Споры о целесообразности такой формы итоговой аттестации, как ЕГЭ, не утихают уже много лет. Надежды на то, что дети из глубинки благодаря ему поступят в столичный вуз и, окончив его, вернутся в свои города и посёлки, не сбылись. Выпускники остаются в Москве и других крупных городах, часто соглашаясь на любую работу, в том числе и официантами. Но ЕГЭ ли в том виноват или есть и другие, более весомые причины? Эту проблему, в частности, обсуждали участники прошедшей в Санкт-Петербурге научной конференции Российской академии образования «Актуальные проблемы современного образования». Предлагаем выдержки из панельной дискуссии с участием известных учёных.
Александр Запесоцкий,
академик РАО, член-корреспондент РАН, доктор культурологических наук, профессор, ректор СПбГУП (модератор):
– Уважаемые коллеги! Надеюсь, вы со мной согласитесь: самой острой на сегодня проблемой отечественного образования является ситуация с ЕГЭ. Может ли он быть главным мерилом качества школьной подготовки? Не думаю.
Ольга Васильева,
президент РАО, доктор исторических наук, профессор:
– Первое: весь мир сдаёт ЕГЭ, выпускные экзамены. Великобритания делала это 150 лет, а мы – 16.

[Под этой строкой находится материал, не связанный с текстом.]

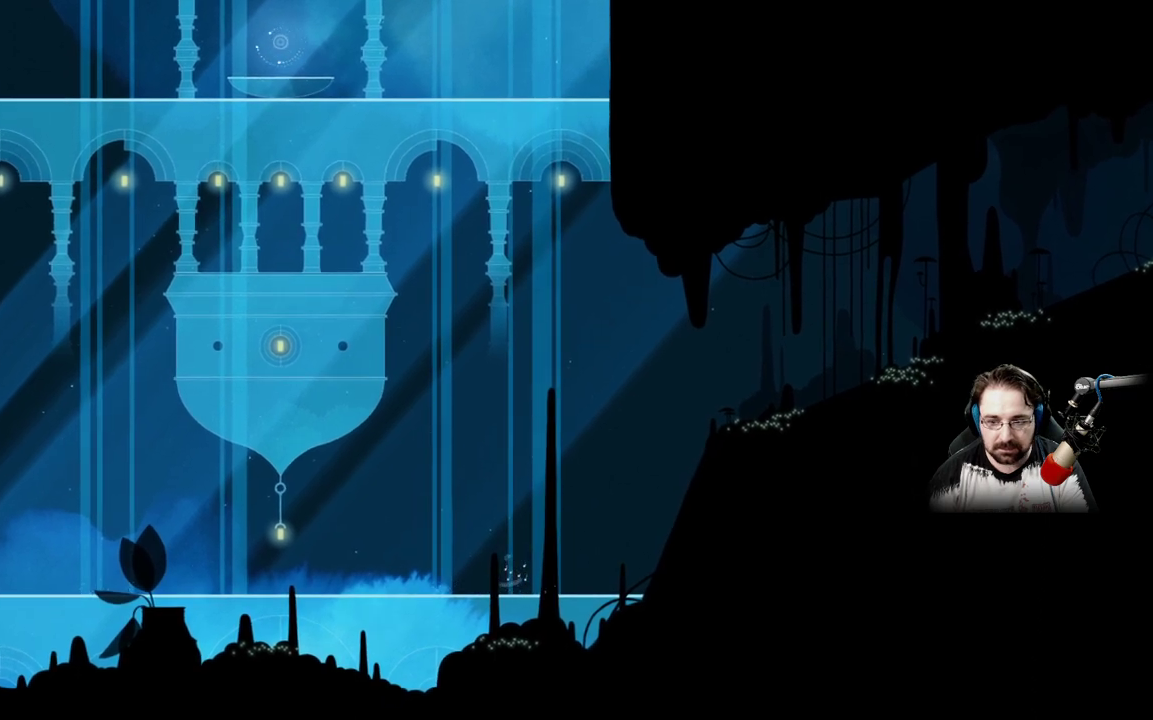
{"buttons": [], "left_stick": "up-left", "right_stick": "center", "events": []}
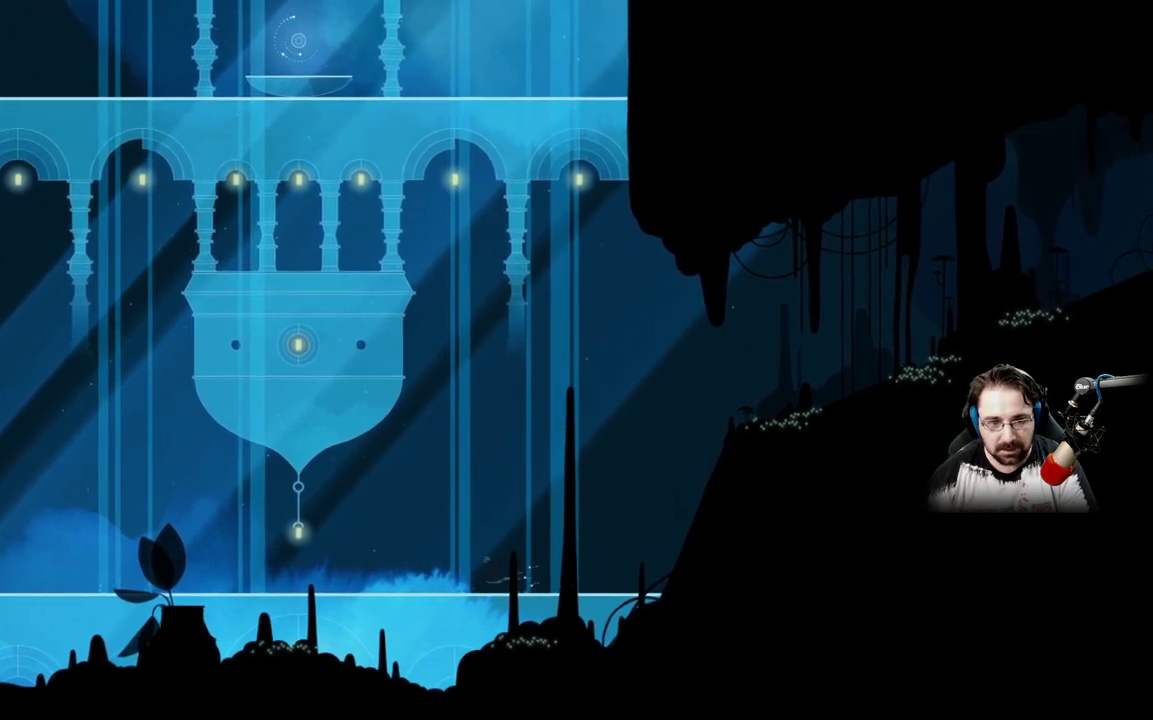
{"buttons": [], "left_stick": "up-left", "right_stick": "center", "events": []}
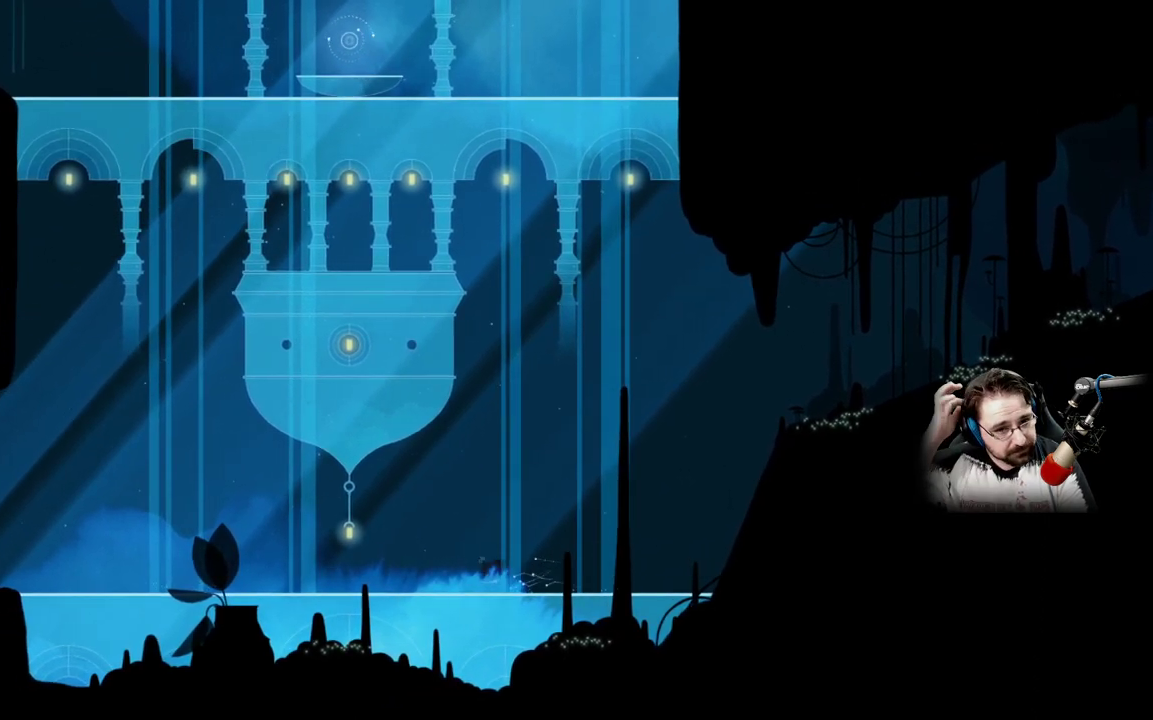
{"buttons": [], "left_stick": "up-left", "right_stick": "center", "events": []}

Второй момент: сейчас 59,7% выпускников наших школ поступают на бюджетные места. В лучшие времена, в 1971 году, в Советском Союзе с населением в 220 млн человек после школы поступало 17%. В остальные годы эта цифра колебалась от 11 до 13%. 13 или 59,7% – разница есть. Были и другие виды обучения – вечернее, вечерне-заочное.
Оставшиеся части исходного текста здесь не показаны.